Excerpt:
Maya Fishbach

NASA Einstein Fellow · CIERA · maya.fishbach@northwestern.edu

I am a gravitational-wave astronomer, currently working at CIERA, Northwestern University, and funded by the NASA Hubble Fellowship Program. I am a member of the LIGO Scientific Collaboration — see my Humans of LIGO profile! Previously, I was an NSF Graduate Research Fellow at the University of Chicago, where I completed my PhD under the supervision of Daniel Holz.


Research

How are black holes made?

How are black holes and neutron stars made, and how do they get into binaries?

LIGO and Virgo have revealed a previously-unobserved population of black holes and neutron stars that collide into one another, emitting a burst of energy in the form of gravitational-waves. Meanwhile, the origin of these systems remains an open question. Several formation scenarios have been proposed, from primordial black holes that make up a fraction of the dark matter (“primordial”), to the ends states of binary stellar evolution in the galactic field (”isolated”), to stellar remnants that form binaries through dynamical interactions in dense environments (“dynamical”), with each category consisting of many proposed variations. In my research, I study the population properties of black holes and neutron stars observed in gravitational-waves, in order to learn about the formation history of these systems.

Images with pose keypoints:
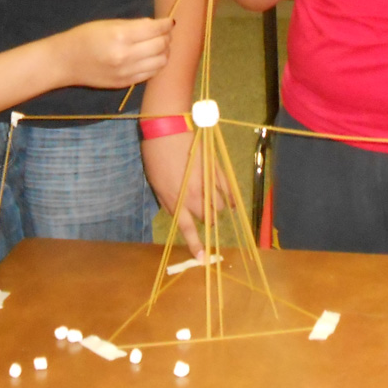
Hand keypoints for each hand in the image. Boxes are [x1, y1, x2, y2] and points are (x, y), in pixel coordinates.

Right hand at [53, 17, 173, 88]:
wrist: (65, 62)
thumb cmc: (85, 37)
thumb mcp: (108, 24)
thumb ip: (134, 25)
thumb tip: (157, 25)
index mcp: (121, 36)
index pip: (155, 29)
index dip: (166, 24)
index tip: (169, 21)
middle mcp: (126, 56)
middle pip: (161, 46)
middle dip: (167, 37)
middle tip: (164, 32)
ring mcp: (127, 73)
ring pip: (161, 62)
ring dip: (164, 52)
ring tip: (159, 45)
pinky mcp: (126, 84)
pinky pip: (151, 74)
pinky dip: (156, 64)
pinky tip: (151, 57)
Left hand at [141, 131, 228, 260]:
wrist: (168, 128)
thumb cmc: (155, 154)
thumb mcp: (155, 182)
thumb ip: (168, 200)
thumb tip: (178, 211)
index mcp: (175, 199)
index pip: (188, 228)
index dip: (196, 244)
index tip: (203, 258)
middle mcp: (194, 195)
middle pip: (208, 218)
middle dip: (206, 219)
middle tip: (202, 212)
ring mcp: (208, 183)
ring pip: (220, 207)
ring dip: (217, 208)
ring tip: (213, 202)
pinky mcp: (216, 170)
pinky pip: (228, 190)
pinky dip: (230, 198)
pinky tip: (232, 203)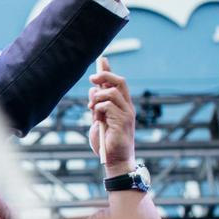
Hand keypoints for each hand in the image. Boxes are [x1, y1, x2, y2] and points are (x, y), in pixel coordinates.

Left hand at [88, 57, 136, 172]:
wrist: (113, 159)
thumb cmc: (106, 141)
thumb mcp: (98, 119)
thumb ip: (97, 105)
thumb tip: (93, 89)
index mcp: (122, 105)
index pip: (117, 83)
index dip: (109, 70)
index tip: (102, 60)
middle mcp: (127, 107)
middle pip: (120, 82)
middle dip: (105, 76)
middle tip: (92, 78)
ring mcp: (126, 114)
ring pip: (112, 93)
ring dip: (98, 98)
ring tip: (92, 110)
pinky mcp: (122, 121)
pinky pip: (108, 106)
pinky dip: (99, 109)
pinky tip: (97, 118)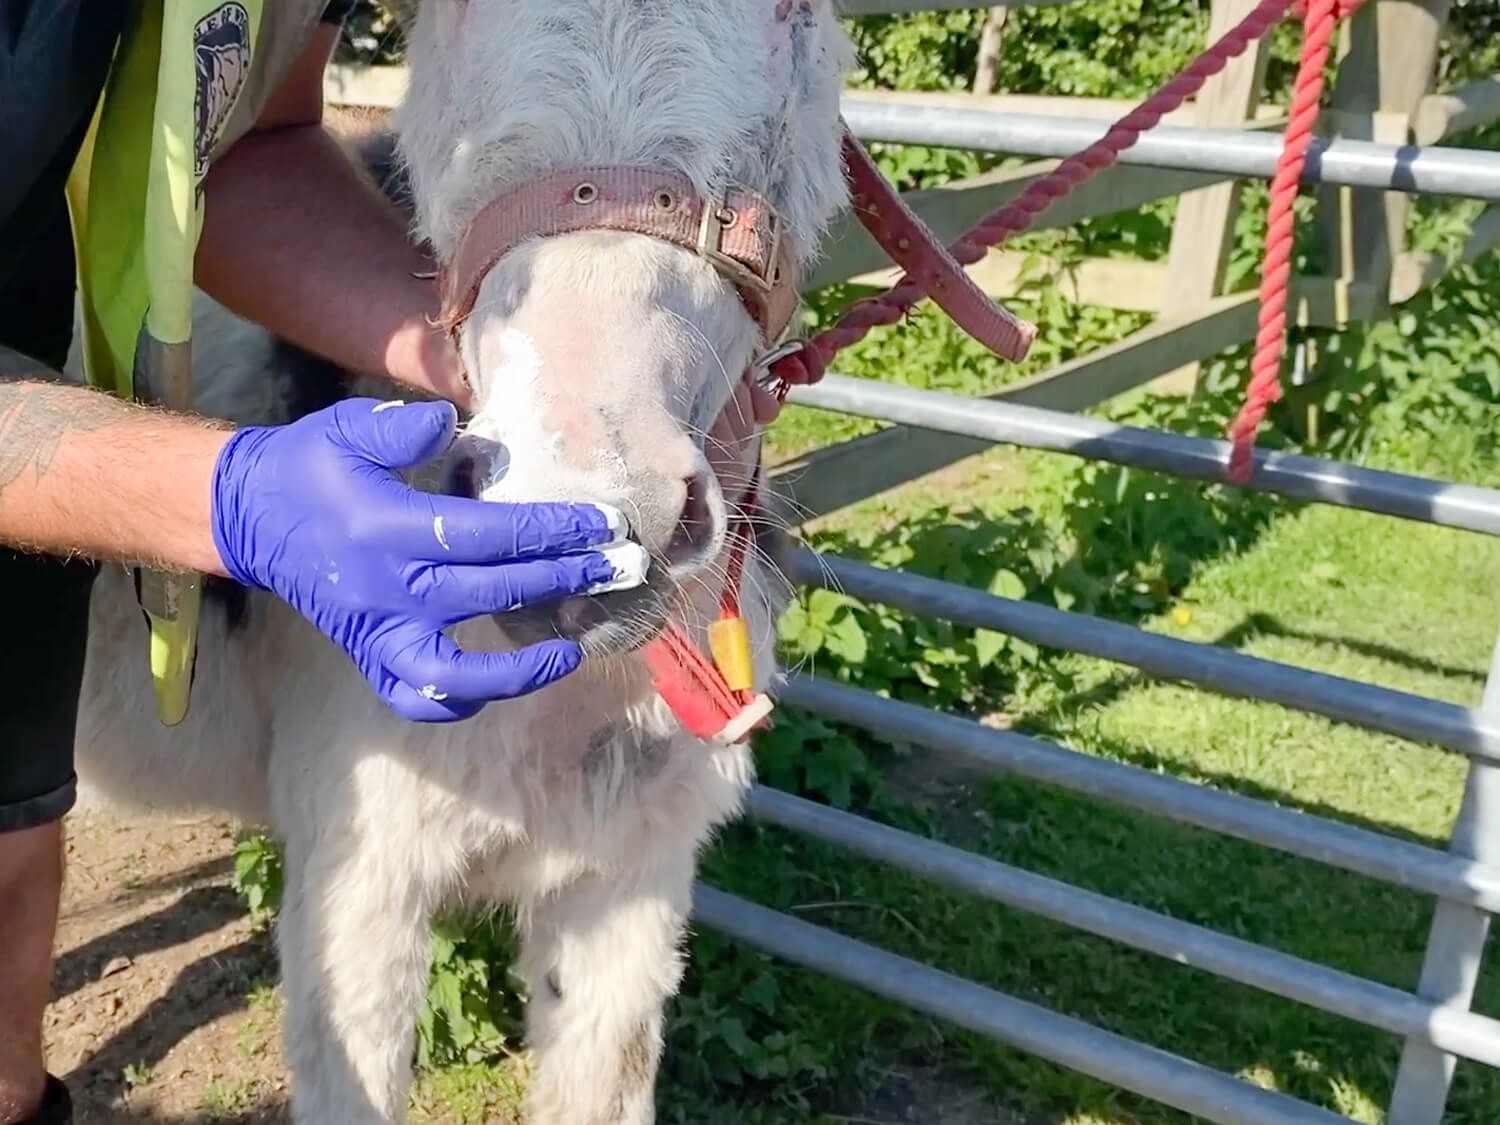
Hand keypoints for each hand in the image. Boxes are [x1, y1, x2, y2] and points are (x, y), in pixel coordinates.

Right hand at [210, 398, 642, 720]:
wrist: (250, 517)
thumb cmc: (309, 466)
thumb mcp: (346, 429)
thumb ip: (402, 429)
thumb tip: (451, 425)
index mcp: (386, 527)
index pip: (487, 535)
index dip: (550, 530)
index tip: (603, 525)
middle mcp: (387, 589)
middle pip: (493, 592)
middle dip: (566, 580)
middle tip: (624, 570)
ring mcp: (378, 632)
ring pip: (457, 672)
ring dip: (523, 668)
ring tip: (577, 647)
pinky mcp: (371, 655)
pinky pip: (420, 698)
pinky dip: (463, 702)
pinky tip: (509, 682)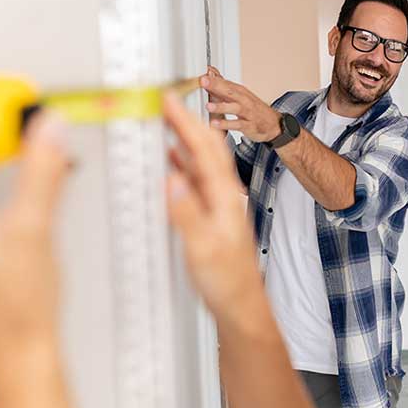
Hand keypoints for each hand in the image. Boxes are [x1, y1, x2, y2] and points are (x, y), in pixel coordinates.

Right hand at [163, 93, 260, 317]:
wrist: (241, 306)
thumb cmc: (227, 282)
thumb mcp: (203, 249)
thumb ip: (188, 214)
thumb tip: (173, 180)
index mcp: (224, 197)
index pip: (204, 150)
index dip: (186, 122)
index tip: (170, 101)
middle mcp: (224, 196)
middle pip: (205, 149)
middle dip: (186, 122)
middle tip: (166, 102)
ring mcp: (218, 205)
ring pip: (200, 162)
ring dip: (184, 139)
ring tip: (166, 121)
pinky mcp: (212, 216)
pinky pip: (195, 180)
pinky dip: (182, 164)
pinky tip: (173, 162)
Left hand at [200, 72, 281, 142]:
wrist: (273, 124)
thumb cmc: (254, 109)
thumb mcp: (240, 96)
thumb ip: (223, 85)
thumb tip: (211, 73)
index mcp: (240, 92)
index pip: (226, 83)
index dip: (213, 79)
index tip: (201, 76)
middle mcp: (244, 100)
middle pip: (229, 91)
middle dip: (216, 86)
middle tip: (203, 81)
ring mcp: (247, 112)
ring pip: (234, 108)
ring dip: (221, 106)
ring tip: (208, 106)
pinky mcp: (248, 125)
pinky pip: (237, 124)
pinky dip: (226, 124)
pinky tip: (215, 124)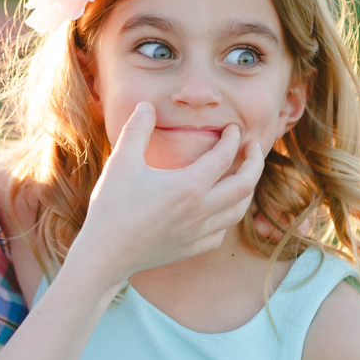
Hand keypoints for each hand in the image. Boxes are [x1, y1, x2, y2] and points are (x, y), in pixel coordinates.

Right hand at [72, 102, 264, 285]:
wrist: (104, 255)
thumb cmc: (112, 207)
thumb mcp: (122, 161)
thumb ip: (137, 129)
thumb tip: (147, 105)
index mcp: (189, 186)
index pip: (225, 156)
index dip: (232, 138)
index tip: (233, 128)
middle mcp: (201, 210)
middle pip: (245, 184)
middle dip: (255, 162)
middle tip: (253, 147)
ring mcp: (198, 233)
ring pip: (238, 210)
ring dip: (246, 189)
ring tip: (243, 175)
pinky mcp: (190, 249)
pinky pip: (220, 233)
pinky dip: (226, 217)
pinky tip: (218, 210)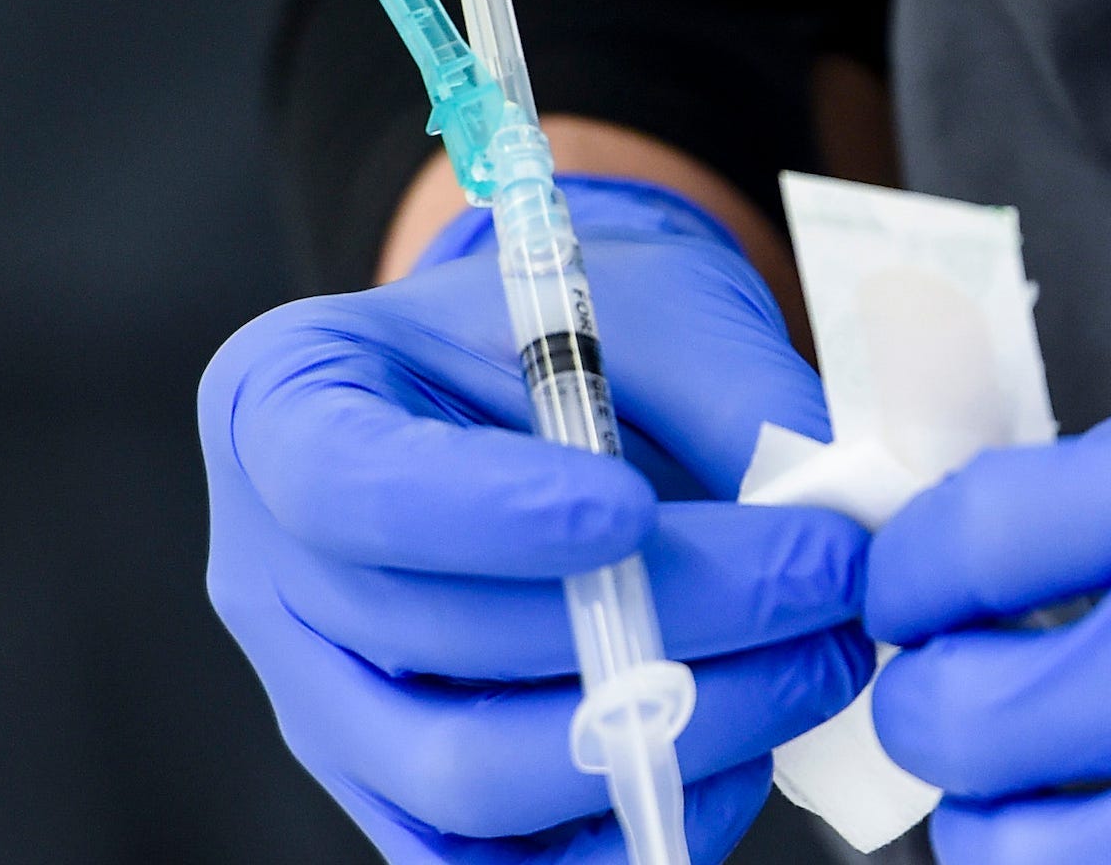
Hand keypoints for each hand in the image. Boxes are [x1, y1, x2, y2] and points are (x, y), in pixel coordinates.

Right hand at [201, 177, 871, 862]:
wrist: (552, 389)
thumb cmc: (585, 329)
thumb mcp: (648, 302)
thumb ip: (731, 394)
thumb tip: (838, 510)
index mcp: (285, 405)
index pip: (345, 485)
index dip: (485, 516)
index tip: (632, 509)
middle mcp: (272, 569)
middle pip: (433, 644)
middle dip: (659, 623)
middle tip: (827, 581)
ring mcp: (326, 700)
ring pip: (463, 778)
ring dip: (664, 734)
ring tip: (815, 662)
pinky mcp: (400, 791)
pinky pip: (496, 864)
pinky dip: (628, 824)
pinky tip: (739, 754)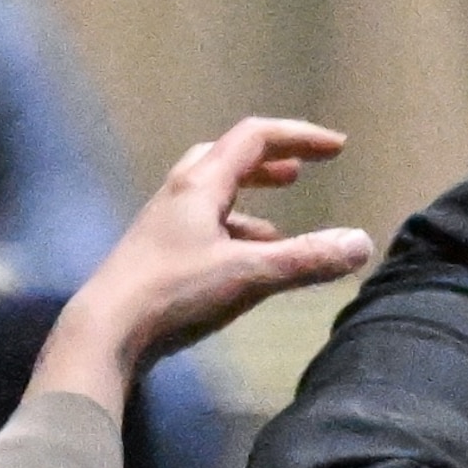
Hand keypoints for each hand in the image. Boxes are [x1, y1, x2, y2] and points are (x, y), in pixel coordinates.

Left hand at [33, 119, 375, 413]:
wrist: (105, 331)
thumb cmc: (174, 292)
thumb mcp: (248, 275)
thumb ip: (305, 260)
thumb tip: (361, 243)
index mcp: (200, 184)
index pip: (254, 138)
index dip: (298, 137)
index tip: (336, 148)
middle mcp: (179, 195)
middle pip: (225, 160)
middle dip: (267, 164)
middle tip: (298, 173)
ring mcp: (163, 227)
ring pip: (213, 199)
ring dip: (250, 206)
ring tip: (280, 233)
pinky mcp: (157, 258)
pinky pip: (203, 233)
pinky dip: (233, 238)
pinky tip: (244, 270)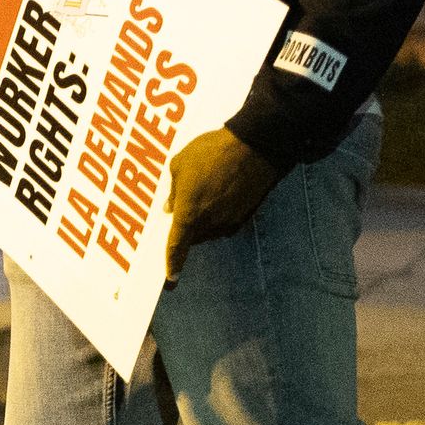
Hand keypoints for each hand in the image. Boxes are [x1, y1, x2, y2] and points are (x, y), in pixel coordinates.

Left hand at [161, 128, 283, 281]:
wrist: (254, 146)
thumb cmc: (210, 152)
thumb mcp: (179, 165)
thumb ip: (172, 190)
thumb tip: (170, 207)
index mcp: (189, 212)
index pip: (178, 244)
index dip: (173, 262)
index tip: (171, 278)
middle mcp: (211, 221)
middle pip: (194, 238)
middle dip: (186, 233)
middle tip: (180, 218)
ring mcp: (231, 218)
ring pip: (211, 230)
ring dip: (202, 224)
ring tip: (199, 201)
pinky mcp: (246, 212)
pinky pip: (227, 221)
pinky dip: (218, 216)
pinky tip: (217, 197)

Work order 1: Summarize the profile above in two sentences.
Work order 2: Write out the passage of the profile between "I am a gravitational-wave" and "get into binaries?", inclusive.

Task result 1: Maya Fishbach is a gravitational-wave astronomer at CIERA, Northwestern University, belongs to the LIGO Scientific Collaboration, and completed a PhD at the University of Chicago under the supervision of Daniel Holz. This research examines the population properties of black holes and neutron stars observed in gravitational waves to learn about the formation history of these colliding systems, whose origin remains an open question.

Task result 2:
I am a gravitational-wave astronomer, currently working at CIERA, Northwestern University, and funded by the NASA Hubble Fellowship Program. I am a member of the LIGO Scientific Collaboration — see my Humans of LIGO profile! Previously, I was an NSF Graduate Research Fellow at the University of Chicago, where I completed my PhD under the supervision of Daniel Holz.


Research

How are black holes made?

How are black holes and neutron stars made, and how do they get into binaries?